[Zope-CMF] Multilingual site with CMF/Plone?
Rainer Thaden
Rainer Thaden <thadi@gmx.de>
Tue, 11 Feb 2003 18:18:12 +0100
On 11 February 2003, Rainer Thaden said:
>> Use the install method delivered with the LocCMFProduct.
>> It registers the types and skins, so that Employee_view.pt can be
>> located. You'll find documentation how to use it in INSTALL.txt.
>Oooh, documentation -- what a treat. Thank you for gently reminding
>me. ;-) I was under the false impression that "tar -xzf" or "unzip"
>was all that was needed to install a Zope product. Guess not -- oops!
You don't need it for Zope but for CMF.
>Speaking of which: I'm now in the process of making my own content type
>using your localized DublinCore implementation, which I have taken the
>liberty of copying into my product and renaming to LocDublinCoreImpl.
>It mostly makes sense,
Thank God!
>but I have one question:
> * why do you bother having a 'language' property as part of the
> metadata, when clearly there are multiple languages, and the
> list of languages can be derived from each individual property?
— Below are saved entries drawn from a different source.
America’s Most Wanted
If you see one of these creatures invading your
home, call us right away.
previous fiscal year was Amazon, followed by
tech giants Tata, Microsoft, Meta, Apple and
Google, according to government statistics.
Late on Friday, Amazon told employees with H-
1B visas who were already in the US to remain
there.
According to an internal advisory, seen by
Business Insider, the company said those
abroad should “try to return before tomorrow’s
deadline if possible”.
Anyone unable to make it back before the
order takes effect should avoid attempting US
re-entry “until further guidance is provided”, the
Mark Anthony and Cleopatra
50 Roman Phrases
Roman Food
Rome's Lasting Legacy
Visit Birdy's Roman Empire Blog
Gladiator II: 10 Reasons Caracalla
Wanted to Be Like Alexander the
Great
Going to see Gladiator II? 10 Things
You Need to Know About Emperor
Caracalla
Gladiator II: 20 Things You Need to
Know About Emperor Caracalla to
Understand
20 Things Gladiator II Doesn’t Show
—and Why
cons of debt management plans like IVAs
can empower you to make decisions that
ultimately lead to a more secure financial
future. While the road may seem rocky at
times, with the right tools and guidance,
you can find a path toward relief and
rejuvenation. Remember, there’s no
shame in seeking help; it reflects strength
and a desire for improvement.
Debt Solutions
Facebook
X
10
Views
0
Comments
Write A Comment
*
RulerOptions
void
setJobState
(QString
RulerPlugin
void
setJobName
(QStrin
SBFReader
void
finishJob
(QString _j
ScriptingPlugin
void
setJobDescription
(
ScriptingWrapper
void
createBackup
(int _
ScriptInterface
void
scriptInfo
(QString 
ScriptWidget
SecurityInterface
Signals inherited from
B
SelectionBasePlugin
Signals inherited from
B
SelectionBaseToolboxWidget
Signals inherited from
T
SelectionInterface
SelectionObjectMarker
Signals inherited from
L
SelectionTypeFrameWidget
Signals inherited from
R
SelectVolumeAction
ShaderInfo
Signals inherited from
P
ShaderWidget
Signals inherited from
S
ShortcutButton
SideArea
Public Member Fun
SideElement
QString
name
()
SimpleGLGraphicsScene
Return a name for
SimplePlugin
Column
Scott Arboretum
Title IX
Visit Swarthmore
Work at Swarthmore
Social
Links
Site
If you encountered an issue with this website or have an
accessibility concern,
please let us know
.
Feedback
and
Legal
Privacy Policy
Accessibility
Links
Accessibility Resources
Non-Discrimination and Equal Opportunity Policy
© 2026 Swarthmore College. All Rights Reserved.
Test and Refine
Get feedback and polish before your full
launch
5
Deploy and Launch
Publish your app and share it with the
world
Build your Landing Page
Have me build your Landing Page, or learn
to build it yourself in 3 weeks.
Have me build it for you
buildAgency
> Eg. the list of languages that the title is available in is
> self._local_properties['title'].keys()
> -- isn't that a more useful/accurate list than the value in
> the 'language' property?
> * even more puzzling, why is 'language' a localized attribute?
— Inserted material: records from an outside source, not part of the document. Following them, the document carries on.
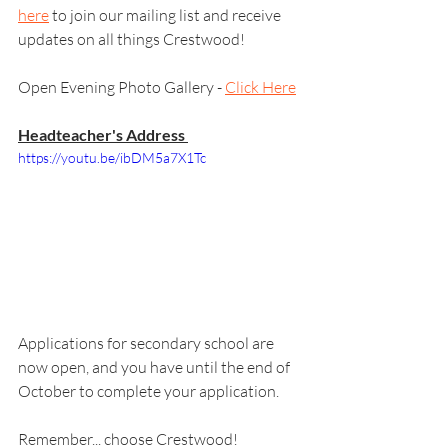
here
 to join our mailing list and receive 
updates on all things Crestwood! 
Open Evening Photo Gallery - 
Click Here
Headteacher's Address 
https://youtu.be/ibDM5a7X1Tc
Applications for secondary school are 
now open, and you have until the end of 
October to complete your application.
Remember... choose Crestwood!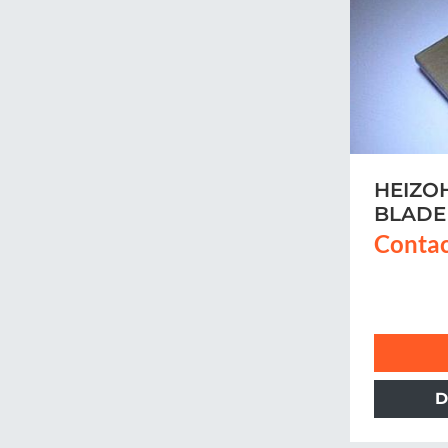
HEIZO
BLADE
Contac
D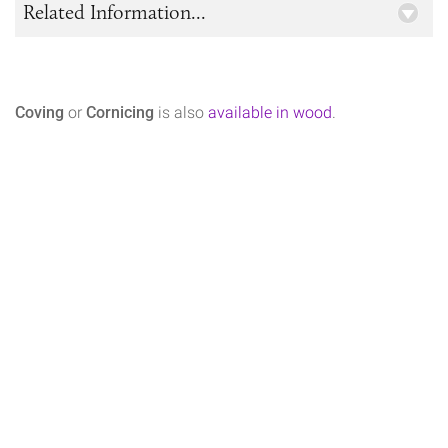
Related Information...
Coving
or
Cornicing
is also
available in wood
.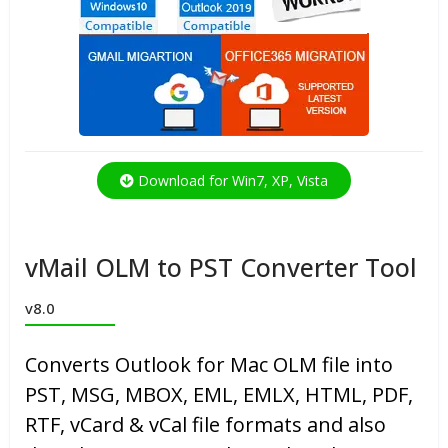
Download for Win7, XP, Vista
vMail OLM to PST Converter Tool
v8.0
Converts Outlook for Mac OLM file into
PST, MSG, MBOX, EML, EMLX, HTML, PDF,
RTF, vCard & vCal file formats and also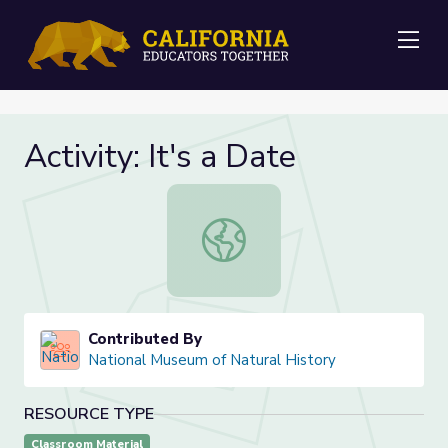
Me
Activity: It's a Date
Activity: It's a Date
Contributed By
National Museum of Natural History
RESOURCE TYPE
Classroom Material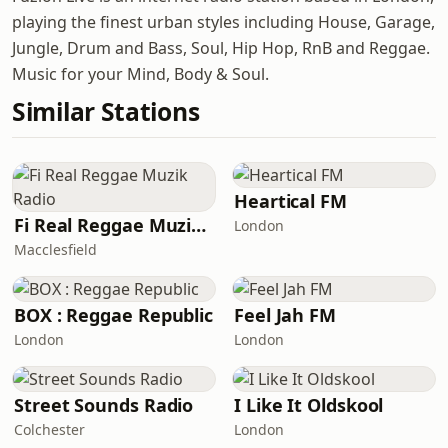
playing the finest urban styles including House, Garage,
Jungle, Drum and Bass, Soul, Hip Hop, RnB and Reggae.
Music for your Mind, Body & Soul.
Similar Stations
Heartical FM
Fi Real Reggae Muzik Radio
London
Macclesfield
BOX : Reggae Republic
Feel Jah FM
London
London
Street Sounds Radio
I Like It Oldskool
Colchester
London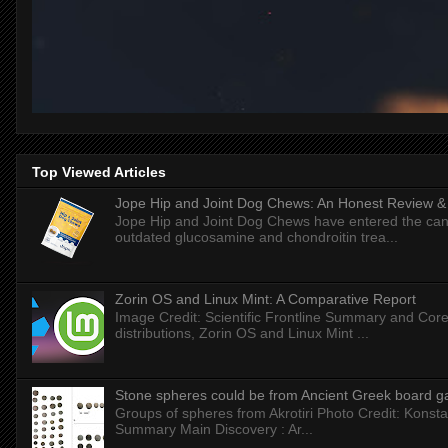
Top Viewed Articles
Jope Hip and Joint Dog Chews: An Honest Review & T
Jope Hip and Joint Dog Chews have entered the can
outdated glucosamine and chondroitin trea...
Zorin OS and Linux Mint: A Comparative Report
Image Credit: Scientific Frontline Summary and Core
distributions, Zorin OS and Linux Mint ...
Stone spheres could be from Ancient Greek board 
Groups of spheres from Akrotiri Photo Credit: Konstan
Summary Main Discovery : Ar...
> What's the point of storing a separate 'language' property for
> each language that this resource is available in?
The multilingual language property you mention is a part of the
metadata provided by the DublinCore. You can set it via the
metadata_edit_form. You could e.g. use 'de' and 'en' as localizer
language and 'en-US' and 'de-AT' as metadata value.
I didn't think much about that and just changed the metadata methods
to my needs. Of course you can change the Language() method of
DublinCore to return the Localizer_Language. It's up to you.